From the Guidelines
In tetralogy of Fallot with pulmonary atresia and major aortopulmonary collateral arteries (MAPCAs), a patent ductus arteriosus (PDA) typically does not close spontaneously, as it serves as a critical source of pulmonary blood flow. Unlike in normal cardiac anatomy where the PDA usually closes within the first few days of life, in this complex congenital heart defect, spontaneous closure would be detrimental as it could severely reduce blood flow to the lungs, causing dangerous hypoxemia 1. The clinical and physiological manifestations of the PDA are dependent on the size of the vessel and the relative systemic and pulmonary vascular resistances, as noted in the 2018 AHA/ACC guideline for the management of adults with congenital heart disease 1.
For this reason, prostaglandin E1 (PGE1) is often administered at 0.01-0.1 mcg/kg/min intravenously to maintain ductal patency until surgical intervention can be performed. The PDA in this condition is considered a vital structure rather than a defect to be closed. Management typically involves surgical placement of systemic-to-pulmonary shunts or complete repair with right ventricle to pulmonary artery conduit placement, depending on the patient's anatomy and clinical status. Key considerations include:
- The size of the PDA and its impact on pulmonary blood flow
- The presence and severity of pulmonary hypertension
- The overall clinical status of the patient, including symptoms and functional capacity The fundamental reason for this difference is that in tetralogy of Fallot with pulmonary atresia, the normal pathway for blood to reach the lungs is completely blocked, making alternative routes like the PDA and MAPCAs essential for survival. As such, maintaining patency of the PDA is crucial until a more definitive surgical repair can be undertaken.
From the Research
Spontaneous Closure of Patent Ductus Arteriosus
- There is no direct evidence in the provided studies to suggest that a patent ductus arteriosus (PDA) in tetralogy of Fallot with pulmonary atresia and major aortopulmonary collateral arteries (MAPCAs) can close spontaneously 2, 3, 4, 5, 6.
- The studies focus on the surgical treatment and management of tetralogy of Fallot with pulmonary atresia, including the use of staged repair, primary repair, and unifocalization procedures 2, 3, 5, 6.
- The presence of a PDA is often associated with ductus-dependent pulmonary circulation, and the management of these patients typically involves surgical intervention to establish pulmonary blood flow 4, 6.

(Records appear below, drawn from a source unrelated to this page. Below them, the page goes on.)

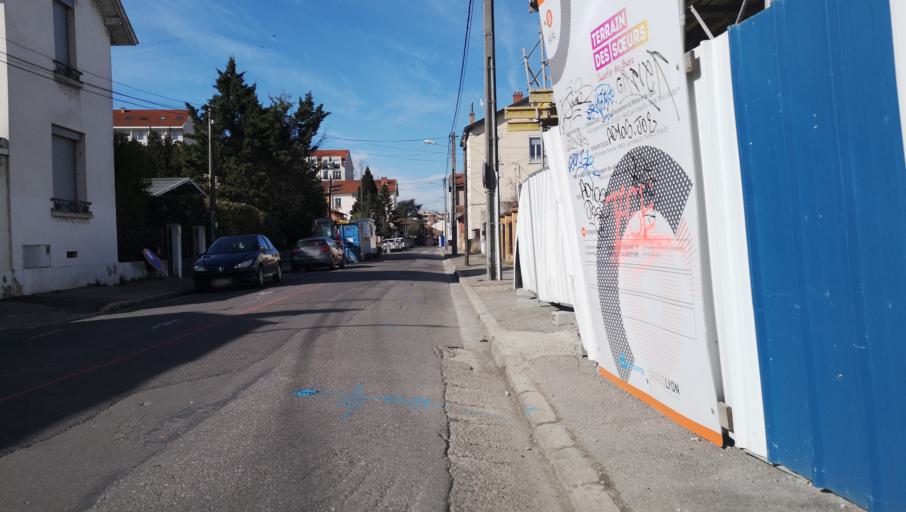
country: FR
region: Rhone-Alpes
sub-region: Departement du Rhone
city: Villeurbanne
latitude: 45.7803
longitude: 4.8882
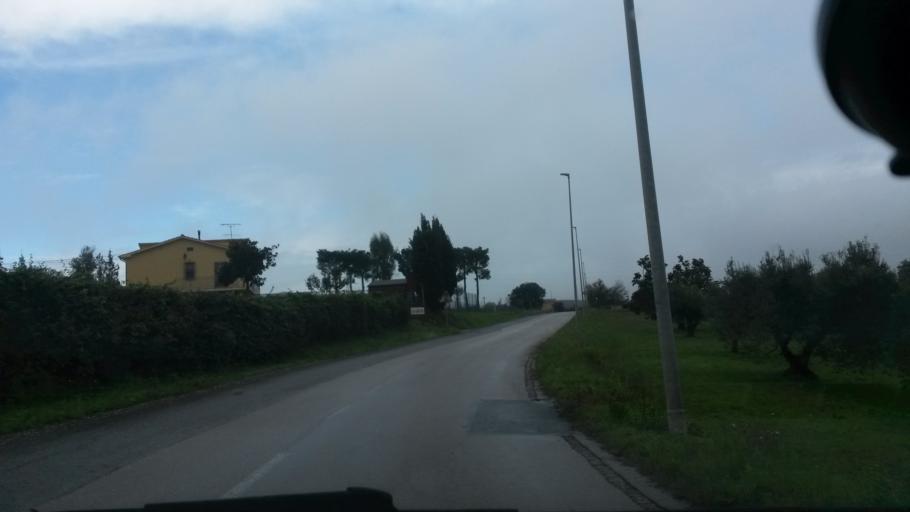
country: IT
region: Tuscany
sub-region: Provincia di Livorno
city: Rosignano Marittimo
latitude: 43.4153
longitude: 10.4636
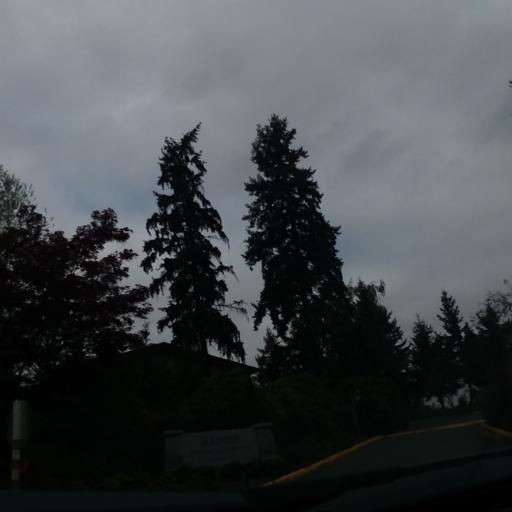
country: US
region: Washington
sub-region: King County
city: Boulevard Park
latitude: 47.5031
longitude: -122.3060
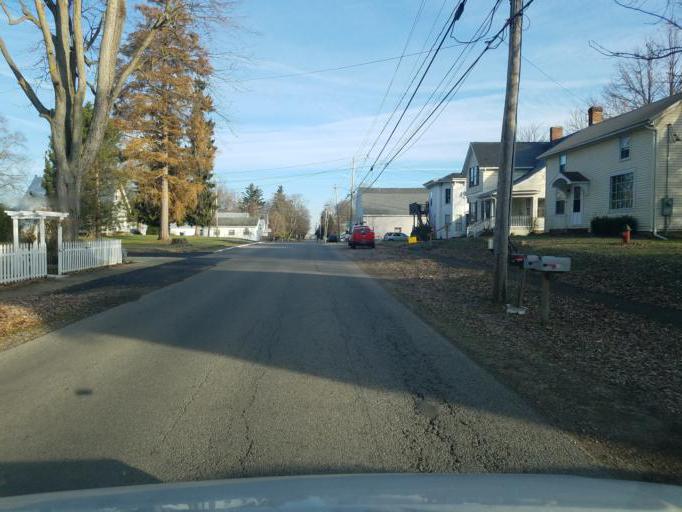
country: US
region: Ohio
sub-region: Morrow County
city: Mount Gilead
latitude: 40.5569
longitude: -82.8626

- The studies do not provide information on the natural history of PDA in this specific patient population or the likelihood of spontaneous closure.

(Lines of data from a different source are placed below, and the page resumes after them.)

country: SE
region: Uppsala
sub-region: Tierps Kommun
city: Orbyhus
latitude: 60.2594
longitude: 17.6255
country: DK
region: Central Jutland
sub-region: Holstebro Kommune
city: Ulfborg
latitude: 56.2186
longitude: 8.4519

Management of Tetralogy of Fallot with Pulmonary Atresia
- The management of tetralogy of Fallot with pulmonary atresia is complex and often requires a individualized approach, taking into account the source of pulmonary blood flow and the presence of MAPCAs 3, 4, 6.
- Surgical procedures, such as unifocalization and right ventricular to pulmonary artery conduit implantation, are often used to establish pulmonary blood flow and promote growth of the pulmonary arteries 3, 5, 6.
- The goal of management is to achieve a biventricular repair with low right ventricular pressures, allowing for closure of the ventricular septal defect and promoting long-term survival 4, 6.